* [GOAL OF THE EXERCISE] Using the entries that follow, write out the line containing "left hip: (566, 318)", the line containing "neck: (283, 133)", and every line between them, exactly and nothing else.
[Opening DATASET section]
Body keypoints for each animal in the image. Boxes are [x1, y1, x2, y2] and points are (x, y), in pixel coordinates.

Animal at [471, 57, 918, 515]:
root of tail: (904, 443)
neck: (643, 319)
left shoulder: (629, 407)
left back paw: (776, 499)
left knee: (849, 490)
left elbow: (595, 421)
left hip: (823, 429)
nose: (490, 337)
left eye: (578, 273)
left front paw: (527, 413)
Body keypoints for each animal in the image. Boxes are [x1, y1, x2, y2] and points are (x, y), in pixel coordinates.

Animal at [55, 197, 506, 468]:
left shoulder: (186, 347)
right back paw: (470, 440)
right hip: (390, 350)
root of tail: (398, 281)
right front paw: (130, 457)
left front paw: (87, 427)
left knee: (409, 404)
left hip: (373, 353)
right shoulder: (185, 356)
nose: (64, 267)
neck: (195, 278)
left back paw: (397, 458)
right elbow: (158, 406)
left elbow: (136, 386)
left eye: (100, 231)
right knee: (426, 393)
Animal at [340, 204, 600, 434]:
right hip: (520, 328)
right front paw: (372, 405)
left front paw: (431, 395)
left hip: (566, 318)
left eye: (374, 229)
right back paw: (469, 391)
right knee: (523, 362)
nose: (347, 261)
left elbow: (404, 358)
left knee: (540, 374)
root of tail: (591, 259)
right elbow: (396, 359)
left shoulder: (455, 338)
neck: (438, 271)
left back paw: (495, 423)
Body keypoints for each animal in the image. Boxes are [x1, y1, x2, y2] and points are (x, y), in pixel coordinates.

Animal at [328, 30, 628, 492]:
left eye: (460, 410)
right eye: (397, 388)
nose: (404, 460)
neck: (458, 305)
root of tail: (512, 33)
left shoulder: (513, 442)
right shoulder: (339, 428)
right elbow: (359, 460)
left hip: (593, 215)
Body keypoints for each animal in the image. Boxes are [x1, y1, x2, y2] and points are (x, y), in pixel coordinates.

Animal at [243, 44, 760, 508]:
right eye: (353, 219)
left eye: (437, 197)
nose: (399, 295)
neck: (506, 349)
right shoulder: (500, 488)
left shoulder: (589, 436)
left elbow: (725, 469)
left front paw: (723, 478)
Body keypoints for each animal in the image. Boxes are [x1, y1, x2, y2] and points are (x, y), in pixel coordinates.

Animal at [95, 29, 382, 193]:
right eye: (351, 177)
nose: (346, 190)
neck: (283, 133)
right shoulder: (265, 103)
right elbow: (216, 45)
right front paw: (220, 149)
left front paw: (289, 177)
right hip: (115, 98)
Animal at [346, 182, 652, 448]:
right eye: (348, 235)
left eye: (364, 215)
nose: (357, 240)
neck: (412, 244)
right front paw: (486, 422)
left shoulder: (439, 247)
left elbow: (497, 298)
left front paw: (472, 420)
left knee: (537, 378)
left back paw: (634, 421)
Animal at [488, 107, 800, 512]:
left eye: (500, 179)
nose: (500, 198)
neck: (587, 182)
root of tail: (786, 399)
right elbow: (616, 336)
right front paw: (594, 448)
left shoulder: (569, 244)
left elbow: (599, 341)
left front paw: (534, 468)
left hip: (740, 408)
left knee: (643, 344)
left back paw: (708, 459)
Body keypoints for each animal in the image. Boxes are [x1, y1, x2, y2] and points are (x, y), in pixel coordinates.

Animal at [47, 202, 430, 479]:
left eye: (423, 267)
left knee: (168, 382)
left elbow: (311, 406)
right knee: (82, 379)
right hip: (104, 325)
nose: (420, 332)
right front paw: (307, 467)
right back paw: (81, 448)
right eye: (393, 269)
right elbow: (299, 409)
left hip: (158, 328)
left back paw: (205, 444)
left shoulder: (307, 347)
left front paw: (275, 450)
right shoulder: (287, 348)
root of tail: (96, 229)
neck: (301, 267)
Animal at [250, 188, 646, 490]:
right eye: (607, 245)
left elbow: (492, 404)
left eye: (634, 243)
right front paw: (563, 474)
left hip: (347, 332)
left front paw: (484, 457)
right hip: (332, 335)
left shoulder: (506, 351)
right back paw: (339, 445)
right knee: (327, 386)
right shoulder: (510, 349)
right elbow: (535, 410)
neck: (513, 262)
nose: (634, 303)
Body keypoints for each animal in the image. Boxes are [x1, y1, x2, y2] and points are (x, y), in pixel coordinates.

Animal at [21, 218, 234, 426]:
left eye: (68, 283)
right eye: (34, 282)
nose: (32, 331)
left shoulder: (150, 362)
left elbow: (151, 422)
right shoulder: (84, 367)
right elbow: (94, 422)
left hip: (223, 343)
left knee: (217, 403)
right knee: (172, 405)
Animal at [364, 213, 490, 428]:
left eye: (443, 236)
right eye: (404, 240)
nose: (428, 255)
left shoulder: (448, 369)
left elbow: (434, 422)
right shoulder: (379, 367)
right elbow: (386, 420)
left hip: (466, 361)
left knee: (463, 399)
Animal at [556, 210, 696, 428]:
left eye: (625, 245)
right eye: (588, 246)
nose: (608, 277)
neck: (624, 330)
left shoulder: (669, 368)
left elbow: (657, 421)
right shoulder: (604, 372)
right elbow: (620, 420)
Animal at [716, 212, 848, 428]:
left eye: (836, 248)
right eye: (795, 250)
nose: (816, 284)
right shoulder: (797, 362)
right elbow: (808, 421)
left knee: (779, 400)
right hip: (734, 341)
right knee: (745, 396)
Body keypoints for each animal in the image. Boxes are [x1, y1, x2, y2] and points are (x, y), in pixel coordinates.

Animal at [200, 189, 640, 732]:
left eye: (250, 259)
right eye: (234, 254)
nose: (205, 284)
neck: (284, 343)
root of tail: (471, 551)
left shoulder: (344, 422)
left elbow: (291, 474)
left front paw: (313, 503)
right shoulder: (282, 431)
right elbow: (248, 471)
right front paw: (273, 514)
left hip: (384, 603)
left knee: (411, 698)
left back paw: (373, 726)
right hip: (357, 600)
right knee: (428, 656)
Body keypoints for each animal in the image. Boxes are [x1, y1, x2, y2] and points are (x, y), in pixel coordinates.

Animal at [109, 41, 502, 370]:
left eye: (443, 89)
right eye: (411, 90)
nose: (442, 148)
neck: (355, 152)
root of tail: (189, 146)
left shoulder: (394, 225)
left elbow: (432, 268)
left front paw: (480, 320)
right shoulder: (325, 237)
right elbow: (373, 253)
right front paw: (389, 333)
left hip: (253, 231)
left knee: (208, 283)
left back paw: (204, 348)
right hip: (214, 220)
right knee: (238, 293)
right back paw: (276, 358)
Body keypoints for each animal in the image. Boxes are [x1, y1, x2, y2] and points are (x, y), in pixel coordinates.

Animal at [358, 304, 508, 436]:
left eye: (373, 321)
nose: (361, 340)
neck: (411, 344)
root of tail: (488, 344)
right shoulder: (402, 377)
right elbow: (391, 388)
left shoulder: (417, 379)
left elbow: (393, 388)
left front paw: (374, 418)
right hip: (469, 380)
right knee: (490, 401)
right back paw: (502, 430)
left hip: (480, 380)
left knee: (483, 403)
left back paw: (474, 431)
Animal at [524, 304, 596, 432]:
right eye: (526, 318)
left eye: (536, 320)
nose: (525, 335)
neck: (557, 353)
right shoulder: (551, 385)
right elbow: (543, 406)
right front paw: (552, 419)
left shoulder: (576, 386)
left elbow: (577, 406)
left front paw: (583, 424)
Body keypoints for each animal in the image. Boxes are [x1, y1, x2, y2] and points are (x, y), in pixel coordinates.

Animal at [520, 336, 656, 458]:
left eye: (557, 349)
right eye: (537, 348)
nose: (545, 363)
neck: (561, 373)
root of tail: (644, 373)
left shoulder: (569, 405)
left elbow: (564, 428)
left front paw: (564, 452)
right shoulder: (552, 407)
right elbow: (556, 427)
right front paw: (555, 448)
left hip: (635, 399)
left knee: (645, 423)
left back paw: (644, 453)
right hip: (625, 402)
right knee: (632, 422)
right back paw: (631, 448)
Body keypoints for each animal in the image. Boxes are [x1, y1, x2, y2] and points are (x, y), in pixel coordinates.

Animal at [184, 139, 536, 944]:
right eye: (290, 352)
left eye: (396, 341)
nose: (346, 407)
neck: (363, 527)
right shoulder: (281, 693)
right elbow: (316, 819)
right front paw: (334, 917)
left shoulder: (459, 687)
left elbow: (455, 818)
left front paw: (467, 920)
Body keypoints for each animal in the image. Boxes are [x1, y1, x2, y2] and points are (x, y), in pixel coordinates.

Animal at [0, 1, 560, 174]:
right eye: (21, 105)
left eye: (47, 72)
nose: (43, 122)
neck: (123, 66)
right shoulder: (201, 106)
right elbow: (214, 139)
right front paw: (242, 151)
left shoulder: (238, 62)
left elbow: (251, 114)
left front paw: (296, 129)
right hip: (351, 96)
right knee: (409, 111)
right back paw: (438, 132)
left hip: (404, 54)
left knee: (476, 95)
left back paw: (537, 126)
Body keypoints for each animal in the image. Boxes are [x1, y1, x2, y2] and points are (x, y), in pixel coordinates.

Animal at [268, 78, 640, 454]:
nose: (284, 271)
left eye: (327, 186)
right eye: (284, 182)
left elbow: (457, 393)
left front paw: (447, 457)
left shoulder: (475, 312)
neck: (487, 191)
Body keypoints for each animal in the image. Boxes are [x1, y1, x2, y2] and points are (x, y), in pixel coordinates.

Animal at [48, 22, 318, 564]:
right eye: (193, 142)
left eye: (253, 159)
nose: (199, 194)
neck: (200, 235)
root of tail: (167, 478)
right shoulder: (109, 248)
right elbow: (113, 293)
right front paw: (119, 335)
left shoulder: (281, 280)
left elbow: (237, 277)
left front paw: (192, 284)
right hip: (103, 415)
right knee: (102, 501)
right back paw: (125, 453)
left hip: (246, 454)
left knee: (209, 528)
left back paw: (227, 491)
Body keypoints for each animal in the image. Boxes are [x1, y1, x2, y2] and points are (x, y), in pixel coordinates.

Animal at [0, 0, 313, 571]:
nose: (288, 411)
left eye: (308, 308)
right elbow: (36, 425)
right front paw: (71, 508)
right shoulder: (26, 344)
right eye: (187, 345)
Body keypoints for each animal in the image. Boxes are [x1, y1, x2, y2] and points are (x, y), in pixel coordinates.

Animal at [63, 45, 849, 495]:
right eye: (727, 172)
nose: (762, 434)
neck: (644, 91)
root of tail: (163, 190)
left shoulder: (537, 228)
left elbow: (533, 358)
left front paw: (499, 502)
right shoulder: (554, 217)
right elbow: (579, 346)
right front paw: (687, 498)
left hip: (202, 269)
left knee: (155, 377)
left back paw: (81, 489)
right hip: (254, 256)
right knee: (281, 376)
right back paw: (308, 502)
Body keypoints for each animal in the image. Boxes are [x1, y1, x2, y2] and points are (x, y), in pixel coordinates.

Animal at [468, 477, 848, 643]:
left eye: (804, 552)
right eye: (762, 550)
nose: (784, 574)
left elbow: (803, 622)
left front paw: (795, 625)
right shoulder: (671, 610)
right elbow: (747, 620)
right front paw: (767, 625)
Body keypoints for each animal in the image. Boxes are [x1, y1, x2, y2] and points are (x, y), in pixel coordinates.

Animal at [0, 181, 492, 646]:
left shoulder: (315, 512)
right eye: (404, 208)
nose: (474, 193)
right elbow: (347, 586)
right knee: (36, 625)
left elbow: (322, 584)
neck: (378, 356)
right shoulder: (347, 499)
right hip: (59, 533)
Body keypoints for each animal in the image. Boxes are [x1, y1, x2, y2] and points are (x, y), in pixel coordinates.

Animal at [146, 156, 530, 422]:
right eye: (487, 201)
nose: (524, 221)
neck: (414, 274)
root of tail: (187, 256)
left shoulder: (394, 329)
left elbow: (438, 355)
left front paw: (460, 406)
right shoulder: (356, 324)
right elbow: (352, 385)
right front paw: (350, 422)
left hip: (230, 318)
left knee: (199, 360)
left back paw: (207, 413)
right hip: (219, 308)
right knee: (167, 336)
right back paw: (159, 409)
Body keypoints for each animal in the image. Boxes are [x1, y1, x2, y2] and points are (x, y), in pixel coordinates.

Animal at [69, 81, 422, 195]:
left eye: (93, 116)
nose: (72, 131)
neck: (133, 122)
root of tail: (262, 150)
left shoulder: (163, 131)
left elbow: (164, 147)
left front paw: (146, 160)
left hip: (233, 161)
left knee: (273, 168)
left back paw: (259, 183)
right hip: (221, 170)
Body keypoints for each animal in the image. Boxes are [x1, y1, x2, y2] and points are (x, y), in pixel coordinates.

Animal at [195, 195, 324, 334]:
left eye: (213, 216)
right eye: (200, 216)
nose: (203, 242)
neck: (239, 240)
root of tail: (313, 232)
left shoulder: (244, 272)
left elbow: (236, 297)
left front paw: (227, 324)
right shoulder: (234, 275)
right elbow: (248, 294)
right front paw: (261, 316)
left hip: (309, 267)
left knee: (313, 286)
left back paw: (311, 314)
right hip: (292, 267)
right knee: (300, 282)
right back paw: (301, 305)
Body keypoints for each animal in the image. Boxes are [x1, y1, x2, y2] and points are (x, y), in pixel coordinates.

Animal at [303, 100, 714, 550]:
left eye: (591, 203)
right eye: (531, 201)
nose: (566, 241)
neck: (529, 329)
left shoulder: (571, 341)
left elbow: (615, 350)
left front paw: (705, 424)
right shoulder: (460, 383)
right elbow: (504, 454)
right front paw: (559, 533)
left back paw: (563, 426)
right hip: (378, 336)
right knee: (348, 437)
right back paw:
[Closing DATASET section]
* [TASK RESULT]
left hip: (566, 318)
left eye: (374, 229)
right back paw: (469, 391)
right knee: (523, 362)
nose: (347, 261)
left elbow: (404, 358)
left knee: (540, 374)
root of tail: (591, 259)
right elbow: (396, 359)
left shoulder: (455, 338)
neck: (438, 271)
left back paw: (495, 423)
Body keypoints for each animal in the image. Boxes are [x1, y1, x2, y2] and points are (x, y), in pixel coordinates.

Animal at [328, 30, 628, 492]:
left eye: (460, 410)
right eye: (397, 388)
nose: (404, 460)
neck: (458, 305)
root of tail: (512, 33)
left shoulder: (513, 442)
right shoulder: (339, 428)
right elbow: (359, 460)
left hip: (593, 215)
Body keypoints for each animal in the image. Boxes are [x1, y1, x2, y2] and points are (x, y), in pixel coordinates.

Animal at [243, 44, 760, 508]:
right eye: (353, 219)
left eye: (437, 197)
nose: (399, 295)
neck: (506, 349)
right shoulder: (500, 488)
left shoulder: (589, 436)
left elbow: (725, 469)
left front paw: (723, 478)
Body keypoints for each animal in the image. Boxes are [x1, y1, x2, y2] and points are (x, y), in pixel coordinates.

Animal at [95, 29, 382, 193]:
right eye: (351, 177)
nose: (346, 190)
neck: (283, 133)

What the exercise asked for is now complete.